Start of Document text

M. B. Rajesh (born 12 March 1971) is an Indian politician who has served as the State Minister for Local Self-Governments and Excise of Kerala, since 2022. He previously served as the Speaker of the Kerala Legislative Assembly from 2021 to 2022 and represents Thrithala State Assembly Constituency since 2021.

He was a Member of the Lok Sabha representing Palakkad Lok Sabha Constituency from 2009 to 2019.

Life 
Rajesh is the eldest son of Balakrishnan Nair and M. K. Remani. He was born in Jalandhar, Punjab on 12 March 1971, in a Hindu family. A native of Kayiliad, Chalavara, Shornur in Palakkad District of Kerala, Rajesh is graduated in Law (LL.B) from Government Law College, Thiruvananthapuram under the University of Kerala and postgraduated in economics from the NSS College, Ottapalam affiliated to the University of Calicut. By profession, he is an advocate. Rajesh is married to Ninitha Kanicheri who is an Assistant Professor in Kalady Sanskrit University.

Political career 
Rajesh started his political life while he was a school student by organizing the SFI at the school level. Later he became the President and then-Secretary of SFI Kerala State Committee. He also held positions including the Joint Secretary and Vice President of SFI Central Committee. After his student life, he was active in the DYFI where he became the National President. Rajesh is now a member of the Kerala state committee of CPI(M). M B Rajesh is the current lawmaker from Thrithala legislative constituency in Palakkad district.

End of Document text
Start of Extracted records

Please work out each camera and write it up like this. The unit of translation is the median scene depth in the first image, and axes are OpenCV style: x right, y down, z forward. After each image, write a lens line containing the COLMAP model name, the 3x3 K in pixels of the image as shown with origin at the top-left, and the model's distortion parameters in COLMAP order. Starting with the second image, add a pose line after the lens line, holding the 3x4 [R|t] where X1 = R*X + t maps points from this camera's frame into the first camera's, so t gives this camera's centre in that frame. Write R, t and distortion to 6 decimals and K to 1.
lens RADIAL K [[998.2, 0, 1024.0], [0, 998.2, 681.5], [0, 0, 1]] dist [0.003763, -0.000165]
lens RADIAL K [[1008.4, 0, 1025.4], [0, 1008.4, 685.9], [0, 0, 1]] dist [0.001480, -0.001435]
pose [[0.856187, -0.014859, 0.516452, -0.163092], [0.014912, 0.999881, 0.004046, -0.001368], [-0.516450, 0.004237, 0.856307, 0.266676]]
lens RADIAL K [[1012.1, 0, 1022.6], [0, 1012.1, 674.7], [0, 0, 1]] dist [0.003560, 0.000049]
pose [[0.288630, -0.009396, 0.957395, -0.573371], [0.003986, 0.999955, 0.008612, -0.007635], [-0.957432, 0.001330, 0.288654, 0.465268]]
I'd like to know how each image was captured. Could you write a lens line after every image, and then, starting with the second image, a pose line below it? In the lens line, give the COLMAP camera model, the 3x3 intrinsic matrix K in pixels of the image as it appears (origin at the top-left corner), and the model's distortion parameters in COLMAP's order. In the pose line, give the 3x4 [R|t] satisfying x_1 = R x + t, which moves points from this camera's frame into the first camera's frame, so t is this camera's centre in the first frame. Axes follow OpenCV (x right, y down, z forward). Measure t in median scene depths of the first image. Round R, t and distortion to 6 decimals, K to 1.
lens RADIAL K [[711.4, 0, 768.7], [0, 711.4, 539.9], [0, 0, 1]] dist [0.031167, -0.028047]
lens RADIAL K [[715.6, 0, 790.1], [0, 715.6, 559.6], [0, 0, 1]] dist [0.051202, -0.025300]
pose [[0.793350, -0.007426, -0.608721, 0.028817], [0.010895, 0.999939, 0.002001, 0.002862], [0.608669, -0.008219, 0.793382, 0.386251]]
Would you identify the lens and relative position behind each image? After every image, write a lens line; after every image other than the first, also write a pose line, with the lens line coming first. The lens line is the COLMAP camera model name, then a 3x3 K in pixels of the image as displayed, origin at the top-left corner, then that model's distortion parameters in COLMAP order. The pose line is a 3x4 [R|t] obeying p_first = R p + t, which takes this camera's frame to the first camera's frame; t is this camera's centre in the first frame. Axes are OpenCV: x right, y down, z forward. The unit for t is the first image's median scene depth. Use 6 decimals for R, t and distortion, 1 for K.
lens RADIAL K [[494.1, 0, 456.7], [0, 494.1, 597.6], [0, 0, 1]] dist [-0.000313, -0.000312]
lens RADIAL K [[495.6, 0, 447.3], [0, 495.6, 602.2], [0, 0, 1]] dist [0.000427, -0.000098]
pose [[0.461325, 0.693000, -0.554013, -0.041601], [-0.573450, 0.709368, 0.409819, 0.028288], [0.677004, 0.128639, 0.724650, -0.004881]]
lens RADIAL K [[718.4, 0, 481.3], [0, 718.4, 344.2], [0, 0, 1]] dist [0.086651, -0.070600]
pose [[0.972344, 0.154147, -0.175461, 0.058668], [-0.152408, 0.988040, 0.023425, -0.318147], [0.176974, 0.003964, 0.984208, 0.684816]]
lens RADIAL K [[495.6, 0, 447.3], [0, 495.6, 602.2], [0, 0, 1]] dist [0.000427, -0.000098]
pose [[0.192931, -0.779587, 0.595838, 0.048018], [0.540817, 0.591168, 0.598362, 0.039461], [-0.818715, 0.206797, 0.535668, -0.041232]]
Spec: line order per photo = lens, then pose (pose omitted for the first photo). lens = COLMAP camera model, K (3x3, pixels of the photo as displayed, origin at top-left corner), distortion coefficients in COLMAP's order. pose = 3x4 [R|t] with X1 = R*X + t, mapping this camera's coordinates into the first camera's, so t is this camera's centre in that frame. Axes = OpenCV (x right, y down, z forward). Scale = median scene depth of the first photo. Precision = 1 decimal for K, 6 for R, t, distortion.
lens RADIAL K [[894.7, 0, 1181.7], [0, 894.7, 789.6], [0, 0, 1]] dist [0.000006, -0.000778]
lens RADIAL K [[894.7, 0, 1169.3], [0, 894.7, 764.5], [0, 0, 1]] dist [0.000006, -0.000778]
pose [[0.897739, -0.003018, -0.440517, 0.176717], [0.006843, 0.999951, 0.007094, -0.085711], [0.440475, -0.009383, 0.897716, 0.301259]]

End of Extracted records

Exercise objective
Reproduce word for word the stretch of the M. B. Rajesh article above from "Political career" through "in Palakkad district.".

Task response
Political career 
Rajesh started his political life while he was a school student by organizing the SFI at the school level. Later he became the President and then-Secretary of SFI Kerala State Committee. He also held positions including the Joint Secretary and Vice President of SFI Central Committee. After his student life, he was active in the DYFI where he became the National President. Rajesh is now a member of the Kerala state committee of CPI(M). M B Rajesh is the current lawmaker from Thrithala legislative constituency in Palakkad district.